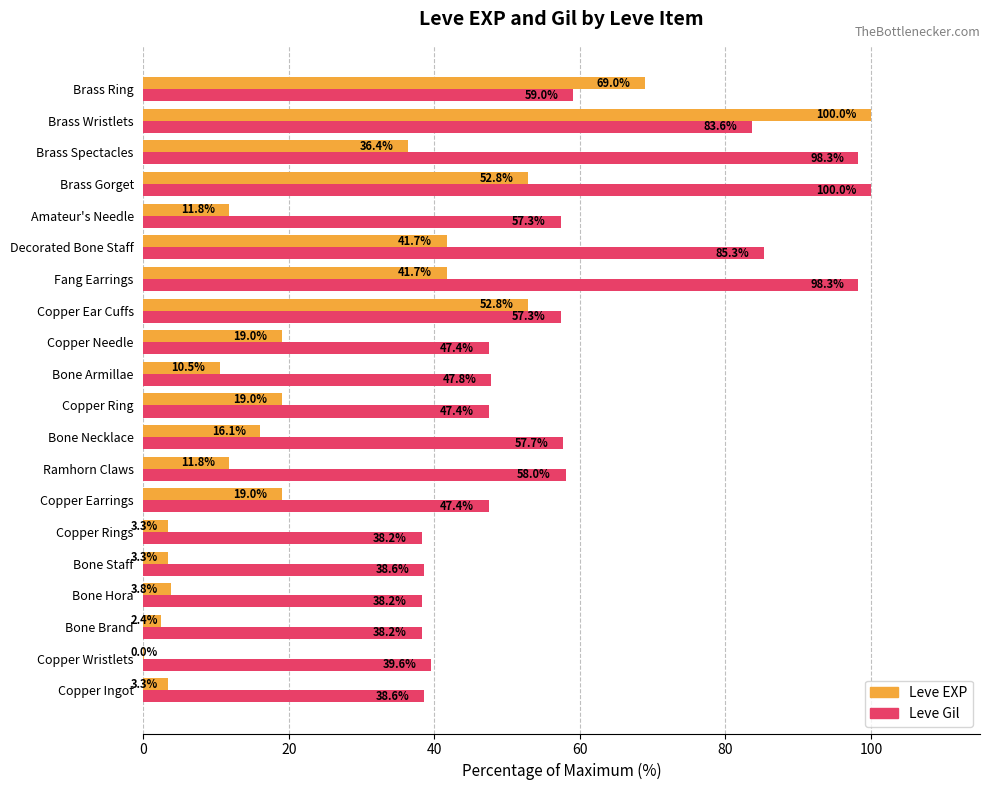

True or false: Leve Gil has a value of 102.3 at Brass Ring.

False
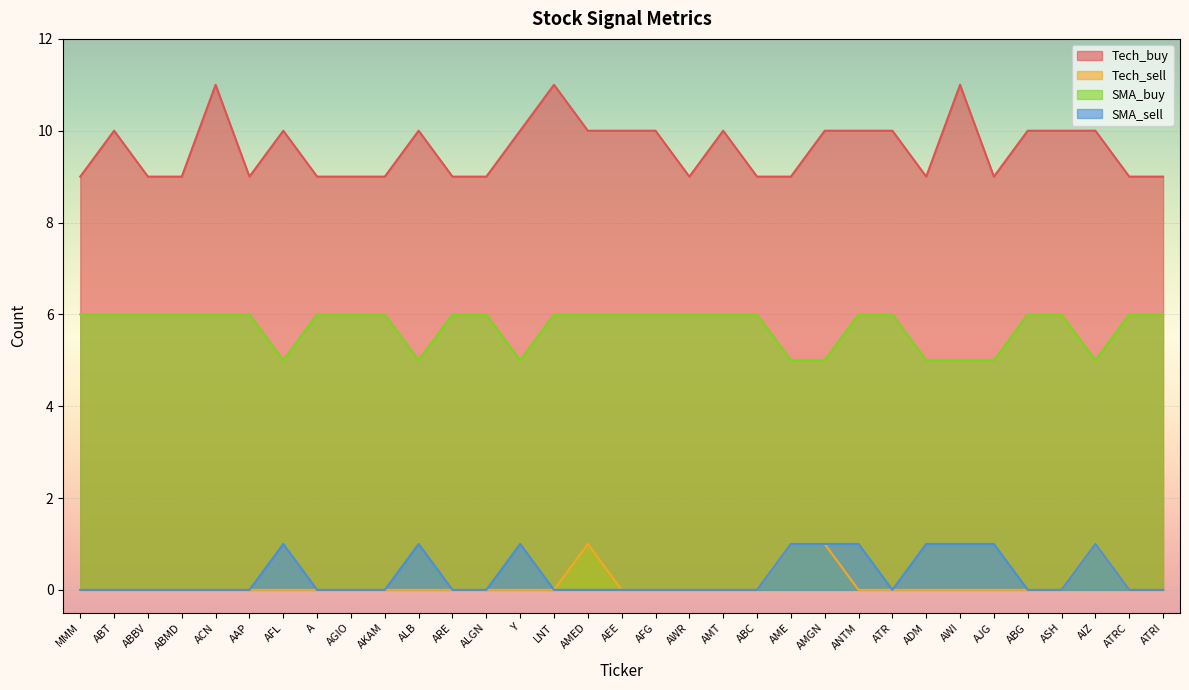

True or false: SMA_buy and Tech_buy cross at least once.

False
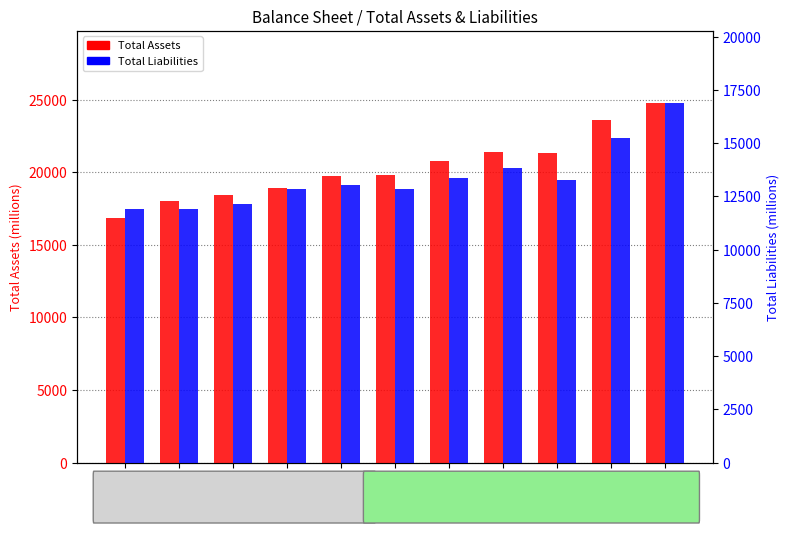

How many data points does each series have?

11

§ Directive
Rewrite the material above as a numbered list with one line per item. Leave out the blank lines and the pictures.

§ Written solution
1. True or false: Leve Gil has a value of 102.3 at Brass Ring.
2. False
3. True or false: SMA_buy and Tech_buy cross at least once.
4. False
5. How many data points does each series have?
6. 11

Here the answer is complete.